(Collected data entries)
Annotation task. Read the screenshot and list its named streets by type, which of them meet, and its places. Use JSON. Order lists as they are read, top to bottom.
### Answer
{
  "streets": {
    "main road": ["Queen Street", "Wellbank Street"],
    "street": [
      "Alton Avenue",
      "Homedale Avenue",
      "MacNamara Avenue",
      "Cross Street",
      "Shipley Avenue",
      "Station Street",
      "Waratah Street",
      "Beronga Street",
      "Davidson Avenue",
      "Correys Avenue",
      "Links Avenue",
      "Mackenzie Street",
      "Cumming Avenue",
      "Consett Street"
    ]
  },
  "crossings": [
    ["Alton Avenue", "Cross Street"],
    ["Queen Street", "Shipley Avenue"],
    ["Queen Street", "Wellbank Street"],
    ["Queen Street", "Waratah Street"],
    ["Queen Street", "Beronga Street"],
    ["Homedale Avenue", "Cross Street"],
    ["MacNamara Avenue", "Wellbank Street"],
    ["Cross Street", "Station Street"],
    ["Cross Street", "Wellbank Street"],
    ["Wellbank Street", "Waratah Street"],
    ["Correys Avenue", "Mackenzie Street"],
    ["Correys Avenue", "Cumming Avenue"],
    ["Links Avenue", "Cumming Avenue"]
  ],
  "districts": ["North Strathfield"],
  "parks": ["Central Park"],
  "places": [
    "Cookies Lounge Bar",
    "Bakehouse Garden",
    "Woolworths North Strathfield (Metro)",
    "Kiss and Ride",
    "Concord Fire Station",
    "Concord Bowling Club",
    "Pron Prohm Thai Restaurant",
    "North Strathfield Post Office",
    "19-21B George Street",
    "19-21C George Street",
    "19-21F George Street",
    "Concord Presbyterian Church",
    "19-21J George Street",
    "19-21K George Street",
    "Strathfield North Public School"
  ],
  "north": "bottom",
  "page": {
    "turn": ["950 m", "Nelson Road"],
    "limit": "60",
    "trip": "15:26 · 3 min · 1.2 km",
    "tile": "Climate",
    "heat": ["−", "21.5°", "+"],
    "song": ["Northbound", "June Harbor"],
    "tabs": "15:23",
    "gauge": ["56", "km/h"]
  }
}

Exercise aim :: Which lines above contain "Links"? Show each of them.

Answer area ::
      "Links Avenue",
    ["Links Avenue", "Cumming Avenue"]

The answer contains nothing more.